Dr Chico Camargo is an interdisciplinary researcher who develops and applies computational tools to study complex systems, collective human behaviour, public opinion dynamics and culture change.
Ever been stuck in queuing traffic which seems to have no explanation? Have you ever encountered a roundabout which creates more congestion than can be relieved?
No surprise there: city planning is a difficult job. Quite often traffic jams will be down to poor road design, or simply that new buildings and places have been developed and local road capacity hasn’t caught up.
When trying to understand the impact of a new road or a construction site, urban planners use a variety of data modelling tools to predict human mobility. These tools often rely on demographic information such as the working population in different parts of town, and help planners decide where to put new roads, transport systems or facilities such as a new Park & Ride. These methods tend to work adequately in large cities, where we have vast amounts of data about what places are where and why people are likely to want to visit a certain part of town.
Even though these tools work well for predicting commuting within large cities, in smaller towns and villages these methods tend to fall short. This is because they fail to take into account “what” is in a place – such as popular shops, green spaces, leisure facilities schools and hospitals.
In our new paper, ‘Diagnosing the performance of human mobility models at small spatial scales using volunteered geographical information’ published today in Royal Society Open Science, we look at how existing models predict traffic flows in the county of Oxfordshire in the UK, and show what kinds of trips they fail to predict. We do that by using data from OpenStreetMap, a collaborative project
to create a free map of the world, incorporating local knowledge of what’s in a place: what kind of buildings, what open spaces, how many shops, houses, etc.
We found that most existing human mobility models gave poor predictions of traffic volume when applied to Oxfordshire.

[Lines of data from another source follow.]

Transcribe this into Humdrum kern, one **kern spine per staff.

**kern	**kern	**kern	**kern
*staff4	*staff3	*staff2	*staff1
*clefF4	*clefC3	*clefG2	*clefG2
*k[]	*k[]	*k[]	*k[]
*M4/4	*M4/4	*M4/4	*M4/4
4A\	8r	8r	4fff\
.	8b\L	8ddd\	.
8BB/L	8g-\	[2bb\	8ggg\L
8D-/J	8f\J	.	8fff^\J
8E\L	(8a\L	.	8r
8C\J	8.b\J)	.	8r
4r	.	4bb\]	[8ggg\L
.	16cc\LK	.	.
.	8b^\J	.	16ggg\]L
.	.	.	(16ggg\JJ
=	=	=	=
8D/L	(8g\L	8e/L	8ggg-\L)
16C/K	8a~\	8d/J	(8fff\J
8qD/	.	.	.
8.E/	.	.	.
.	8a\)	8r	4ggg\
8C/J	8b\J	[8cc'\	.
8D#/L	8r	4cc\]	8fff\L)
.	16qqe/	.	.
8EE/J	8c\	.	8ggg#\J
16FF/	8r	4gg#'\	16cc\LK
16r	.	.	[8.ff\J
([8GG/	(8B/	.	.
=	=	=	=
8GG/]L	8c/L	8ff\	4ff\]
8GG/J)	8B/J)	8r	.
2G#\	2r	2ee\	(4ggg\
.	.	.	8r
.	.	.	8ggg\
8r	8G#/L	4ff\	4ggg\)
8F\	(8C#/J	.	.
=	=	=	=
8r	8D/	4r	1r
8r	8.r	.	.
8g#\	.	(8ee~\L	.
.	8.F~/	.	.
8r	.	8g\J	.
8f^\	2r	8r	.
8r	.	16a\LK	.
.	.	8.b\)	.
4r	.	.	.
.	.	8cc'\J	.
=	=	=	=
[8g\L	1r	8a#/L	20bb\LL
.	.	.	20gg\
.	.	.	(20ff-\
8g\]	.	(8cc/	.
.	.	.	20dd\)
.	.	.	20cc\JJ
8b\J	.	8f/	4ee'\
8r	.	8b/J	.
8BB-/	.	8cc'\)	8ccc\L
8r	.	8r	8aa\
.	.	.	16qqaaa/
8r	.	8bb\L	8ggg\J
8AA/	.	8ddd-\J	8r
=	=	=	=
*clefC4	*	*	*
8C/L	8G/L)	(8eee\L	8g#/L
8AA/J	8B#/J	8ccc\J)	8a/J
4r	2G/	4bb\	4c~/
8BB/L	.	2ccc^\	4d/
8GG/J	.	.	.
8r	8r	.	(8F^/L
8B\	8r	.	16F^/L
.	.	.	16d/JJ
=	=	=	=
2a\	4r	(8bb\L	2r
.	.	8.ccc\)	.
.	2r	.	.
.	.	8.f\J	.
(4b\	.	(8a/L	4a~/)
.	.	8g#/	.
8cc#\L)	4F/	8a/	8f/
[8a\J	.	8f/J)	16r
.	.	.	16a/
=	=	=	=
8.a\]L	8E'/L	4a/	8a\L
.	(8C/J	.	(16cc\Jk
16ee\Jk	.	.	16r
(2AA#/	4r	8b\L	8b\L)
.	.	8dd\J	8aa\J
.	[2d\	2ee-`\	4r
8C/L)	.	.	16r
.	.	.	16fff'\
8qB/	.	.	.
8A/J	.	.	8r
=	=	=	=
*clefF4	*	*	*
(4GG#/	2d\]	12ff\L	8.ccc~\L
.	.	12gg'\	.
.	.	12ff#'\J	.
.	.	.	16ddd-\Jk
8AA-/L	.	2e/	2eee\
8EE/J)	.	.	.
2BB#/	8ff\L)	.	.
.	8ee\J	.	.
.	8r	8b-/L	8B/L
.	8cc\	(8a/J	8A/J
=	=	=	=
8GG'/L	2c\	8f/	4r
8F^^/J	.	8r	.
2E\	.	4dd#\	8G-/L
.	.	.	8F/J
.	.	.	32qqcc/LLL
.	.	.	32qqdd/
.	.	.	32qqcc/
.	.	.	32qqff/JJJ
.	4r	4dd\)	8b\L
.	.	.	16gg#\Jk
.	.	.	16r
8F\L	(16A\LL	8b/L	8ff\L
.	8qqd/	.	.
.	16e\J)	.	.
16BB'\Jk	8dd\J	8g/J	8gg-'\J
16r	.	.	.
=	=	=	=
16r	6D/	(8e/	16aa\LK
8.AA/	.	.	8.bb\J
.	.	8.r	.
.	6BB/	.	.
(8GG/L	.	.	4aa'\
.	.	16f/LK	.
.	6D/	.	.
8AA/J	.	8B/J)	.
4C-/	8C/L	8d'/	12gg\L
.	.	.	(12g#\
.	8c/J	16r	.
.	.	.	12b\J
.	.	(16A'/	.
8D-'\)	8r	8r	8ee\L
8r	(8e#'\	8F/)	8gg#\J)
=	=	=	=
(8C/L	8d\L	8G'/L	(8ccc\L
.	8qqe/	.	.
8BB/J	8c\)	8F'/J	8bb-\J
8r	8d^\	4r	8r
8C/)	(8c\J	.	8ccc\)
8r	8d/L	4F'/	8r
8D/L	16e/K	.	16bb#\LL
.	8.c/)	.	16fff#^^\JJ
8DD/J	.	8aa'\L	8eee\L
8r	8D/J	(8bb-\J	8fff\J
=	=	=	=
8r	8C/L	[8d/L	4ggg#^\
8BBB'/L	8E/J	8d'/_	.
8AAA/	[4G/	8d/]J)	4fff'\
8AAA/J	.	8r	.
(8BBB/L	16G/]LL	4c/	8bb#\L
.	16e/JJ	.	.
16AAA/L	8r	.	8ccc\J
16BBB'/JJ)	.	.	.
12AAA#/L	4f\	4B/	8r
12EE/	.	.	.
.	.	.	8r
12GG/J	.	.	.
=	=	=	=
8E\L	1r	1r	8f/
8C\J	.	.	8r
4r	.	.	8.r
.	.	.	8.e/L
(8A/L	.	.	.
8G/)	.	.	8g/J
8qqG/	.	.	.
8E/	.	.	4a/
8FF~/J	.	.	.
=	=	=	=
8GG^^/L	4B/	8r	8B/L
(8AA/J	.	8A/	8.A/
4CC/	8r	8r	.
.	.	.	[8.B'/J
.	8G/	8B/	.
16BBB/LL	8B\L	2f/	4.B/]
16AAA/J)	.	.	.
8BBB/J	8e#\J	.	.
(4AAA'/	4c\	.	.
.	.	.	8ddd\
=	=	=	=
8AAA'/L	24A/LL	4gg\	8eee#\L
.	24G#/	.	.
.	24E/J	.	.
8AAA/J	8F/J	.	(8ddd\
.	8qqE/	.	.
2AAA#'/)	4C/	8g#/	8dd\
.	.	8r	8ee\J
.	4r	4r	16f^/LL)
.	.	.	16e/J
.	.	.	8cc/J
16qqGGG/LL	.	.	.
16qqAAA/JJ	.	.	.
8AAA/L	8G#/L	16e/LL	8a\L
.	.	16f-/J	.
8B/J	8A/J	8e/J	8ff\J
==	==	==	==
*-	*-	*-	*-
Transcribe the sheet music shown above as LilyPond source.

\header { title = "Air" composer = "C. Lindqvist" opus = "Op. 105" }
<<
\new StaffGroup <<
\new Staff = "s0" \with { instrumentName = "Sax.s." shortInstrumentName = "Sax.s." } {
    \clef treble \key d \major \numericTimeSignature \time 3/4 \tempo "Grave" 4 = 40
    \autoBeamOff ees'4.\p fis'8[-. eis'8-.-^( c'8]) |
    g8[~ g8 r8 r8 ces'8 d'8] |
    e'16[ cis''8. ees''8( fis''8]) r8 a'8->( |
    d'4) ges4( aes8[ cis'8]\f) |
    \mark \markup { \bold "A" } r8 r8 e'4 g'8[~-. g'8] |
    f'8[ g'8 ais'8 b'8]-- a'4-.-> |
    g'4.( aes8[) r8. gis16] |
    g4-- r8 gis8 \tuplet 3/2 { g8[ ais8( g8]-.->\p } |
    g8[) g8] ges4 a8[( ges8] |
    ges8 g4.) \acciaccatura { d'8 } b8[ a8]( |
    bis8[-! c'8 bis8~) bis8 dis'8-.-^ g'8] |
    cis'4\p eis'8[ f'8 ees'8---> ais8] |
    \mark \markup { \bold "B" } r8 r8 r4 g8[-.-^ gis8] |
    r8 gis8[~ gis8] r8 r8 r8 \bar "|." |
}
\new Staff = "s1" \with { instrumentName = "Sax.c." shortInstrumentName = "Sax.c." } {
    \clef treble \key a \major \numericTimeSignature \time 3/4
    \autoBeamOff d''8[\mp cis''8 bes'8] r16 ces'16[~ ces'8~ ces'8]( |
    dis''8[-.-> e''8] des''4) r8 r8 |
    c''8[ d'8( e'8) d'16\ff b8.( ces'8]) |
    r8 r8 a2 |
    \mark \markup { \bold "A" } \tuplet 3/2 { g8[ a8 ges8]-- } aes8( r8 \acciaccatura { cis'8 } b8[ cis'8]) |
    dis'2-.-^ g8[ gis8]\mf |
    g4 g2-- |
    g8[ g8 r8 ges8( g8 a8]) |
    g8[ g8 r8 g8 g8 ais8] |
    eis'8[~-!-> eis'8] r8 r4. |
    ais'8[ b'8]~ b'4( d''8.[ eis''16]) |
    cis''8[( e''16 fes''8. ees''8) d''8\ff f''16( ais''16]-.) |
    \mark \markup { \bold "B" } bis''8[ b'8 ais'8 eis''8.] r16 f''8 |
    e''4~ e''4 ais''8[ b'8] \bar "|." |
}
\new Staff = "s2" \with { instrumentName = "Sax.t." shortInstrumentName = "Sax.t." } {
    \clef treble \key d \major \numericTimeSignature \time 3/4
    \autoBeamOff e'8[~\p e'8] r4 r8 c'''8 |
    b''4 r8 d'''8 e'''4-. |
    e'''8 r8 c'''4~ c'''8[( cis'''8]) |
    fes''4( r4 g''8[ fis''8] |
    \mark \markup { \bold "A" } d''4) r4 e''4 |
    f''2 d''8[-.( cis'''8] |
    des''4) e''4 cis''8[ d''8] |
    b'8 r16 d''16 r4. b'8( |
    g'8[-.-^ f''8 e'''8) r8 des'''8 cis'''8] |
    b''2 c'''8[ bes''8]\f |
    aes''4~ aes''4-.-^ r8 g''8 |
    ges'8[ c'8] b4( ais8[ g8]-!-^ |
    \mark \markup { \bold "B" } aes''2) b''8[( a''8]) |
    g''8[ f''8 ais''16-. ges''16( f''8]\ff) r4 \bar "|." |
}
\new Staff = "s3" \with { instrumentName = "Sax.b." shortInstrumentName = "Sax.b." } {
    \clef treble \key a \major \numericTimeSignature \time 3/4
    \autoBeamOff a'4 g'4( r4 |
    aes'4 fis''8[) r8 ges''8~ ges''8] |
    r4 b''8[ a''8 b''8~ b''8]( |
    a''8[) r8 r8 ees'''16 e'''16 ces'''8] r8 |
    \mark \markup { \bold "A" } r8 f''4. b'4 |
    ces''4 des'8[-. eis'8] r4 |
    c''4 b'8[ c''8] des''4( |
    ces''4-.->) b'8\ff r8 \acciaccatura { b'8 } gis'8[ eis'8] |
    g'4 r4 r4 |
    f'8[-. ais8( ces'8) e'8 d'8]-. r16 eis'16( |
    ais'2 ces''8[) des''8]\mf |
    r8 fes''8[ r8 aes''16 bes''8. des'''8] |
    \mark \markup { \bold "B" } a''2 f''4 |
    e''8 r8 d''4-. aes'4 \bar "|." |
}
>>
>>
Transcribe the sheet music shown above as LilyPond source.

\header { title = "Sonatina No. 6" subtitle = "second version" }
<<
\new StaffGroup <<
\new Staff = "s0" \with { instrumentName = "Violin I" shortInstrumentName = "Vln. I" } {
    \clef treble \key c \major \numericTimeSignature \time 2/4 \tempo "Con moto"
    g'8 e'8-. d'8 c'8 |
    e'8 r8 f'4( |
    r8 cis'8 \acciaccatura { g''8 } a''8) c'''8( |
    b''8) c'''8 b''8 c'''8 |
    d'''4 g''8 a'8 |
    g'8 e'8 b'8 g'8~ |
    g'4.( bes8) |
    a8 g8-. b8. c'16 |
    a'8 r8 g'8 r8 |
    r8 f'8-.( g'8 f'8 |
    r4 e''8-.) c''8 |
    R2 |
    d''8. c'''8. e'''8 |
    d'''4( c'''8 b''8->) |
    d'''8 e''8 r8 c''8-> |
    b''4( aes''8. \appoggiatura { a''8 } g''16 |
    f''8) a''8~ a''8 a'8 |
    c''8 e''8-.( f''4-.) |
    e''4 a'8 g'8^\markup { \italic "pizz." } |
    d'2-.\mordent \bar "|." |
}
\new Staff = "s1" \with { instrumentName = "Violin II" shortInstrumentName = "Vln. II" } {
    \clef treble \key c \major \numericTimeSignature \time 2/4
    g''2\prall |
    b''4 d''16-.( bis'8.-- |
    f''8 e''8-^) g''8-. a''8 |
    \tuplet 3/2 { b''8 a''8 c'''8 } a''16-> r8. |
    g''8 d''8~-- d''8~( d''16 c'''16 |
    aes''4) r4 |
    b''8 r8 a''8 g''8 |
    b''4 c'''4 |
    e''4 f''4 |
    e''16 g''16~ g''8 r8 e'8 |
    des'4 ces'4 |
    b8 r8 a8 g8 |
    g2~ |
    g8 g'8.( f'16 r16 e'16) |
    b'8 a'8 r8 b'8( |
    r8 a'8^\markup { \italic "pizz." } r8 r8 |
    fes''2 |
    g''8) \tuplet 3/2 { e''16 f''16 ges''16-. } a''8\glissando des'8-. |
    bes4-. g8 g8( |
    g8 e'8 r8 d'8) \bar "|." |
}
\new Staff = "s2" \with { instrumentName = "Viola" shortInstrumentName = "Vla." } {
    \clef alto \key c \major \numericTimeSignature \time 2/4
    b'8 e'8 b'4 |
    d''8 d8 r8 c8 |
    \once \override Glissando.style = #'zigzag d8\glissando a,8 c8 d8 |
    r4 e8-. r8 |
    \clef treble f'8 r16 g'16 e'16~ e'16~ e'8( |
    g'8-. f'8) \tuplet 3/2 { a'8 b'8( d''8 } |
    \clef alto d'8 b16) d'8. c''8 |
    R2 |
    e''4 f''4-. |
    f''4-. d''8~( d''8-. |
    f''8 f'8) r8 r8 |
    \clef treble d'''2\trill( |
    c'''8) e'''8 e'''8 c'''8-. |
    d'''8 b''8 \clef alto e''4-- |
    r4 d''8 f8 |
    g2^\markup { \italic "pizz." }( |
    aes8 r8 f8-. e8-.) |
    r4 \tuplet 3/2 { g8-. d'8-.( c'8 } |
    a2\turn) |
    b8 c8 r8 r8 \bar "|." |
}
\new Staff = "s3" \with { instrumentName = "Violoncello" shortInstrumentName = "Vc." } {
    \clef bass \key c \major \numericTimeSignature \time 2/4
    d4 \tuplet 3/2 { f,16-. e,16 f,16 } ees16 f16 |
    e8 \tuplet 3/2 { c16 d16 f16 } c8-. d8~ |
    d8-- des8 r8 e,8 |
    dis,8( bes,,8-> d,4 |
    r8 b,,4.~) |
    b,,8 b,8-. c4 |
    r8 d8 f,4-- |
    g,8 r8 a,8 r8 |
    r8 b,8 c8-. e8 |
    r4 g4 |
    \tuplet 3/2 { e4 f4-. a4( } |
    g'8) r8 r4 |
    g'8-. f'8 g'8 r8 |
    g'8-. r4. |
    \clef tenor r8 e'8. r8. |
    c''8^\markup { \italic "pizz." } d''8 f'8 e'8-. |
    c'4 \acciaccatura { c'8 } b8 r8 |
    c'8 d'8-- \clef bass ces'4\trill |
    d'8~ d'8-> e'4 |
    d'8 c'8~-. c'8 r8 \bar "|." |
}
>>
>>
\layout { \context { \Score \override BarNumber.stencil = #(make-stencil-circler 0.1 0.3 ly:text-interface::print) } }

For example, we found that even though there are twice as many trips from Botley and Sunningwell Ward to Drayton Ward than to Thames Ward, none of the existing models could predict that accurately. This is essentially because Thames Ward and Drayton Ward have approximately the same population, and are roughly at the same distance of Botley and Sunningwell Ward — and most tools for traffic prediction don’t take anything else in consideration when predicting the traffic volume between one place and another. We can’t say for sure if this difference in traffic volume is down to the popularity of Milton Park, Drayton Golf Club, and the Drayton Waste and Recycling Centre among residents of Botley and Sunningwell, but my guess is that they are better data reference points for potential journeys to the Drayton Ward than overall size or population.
In summary, this means that using more local knowledge, such as the OpenStreetMap data we used, could enable us to better predict how many people will travel from A to B, and whether infrastructure is able to support these journeys, not just in Oxfordshire and the UK, but across the world.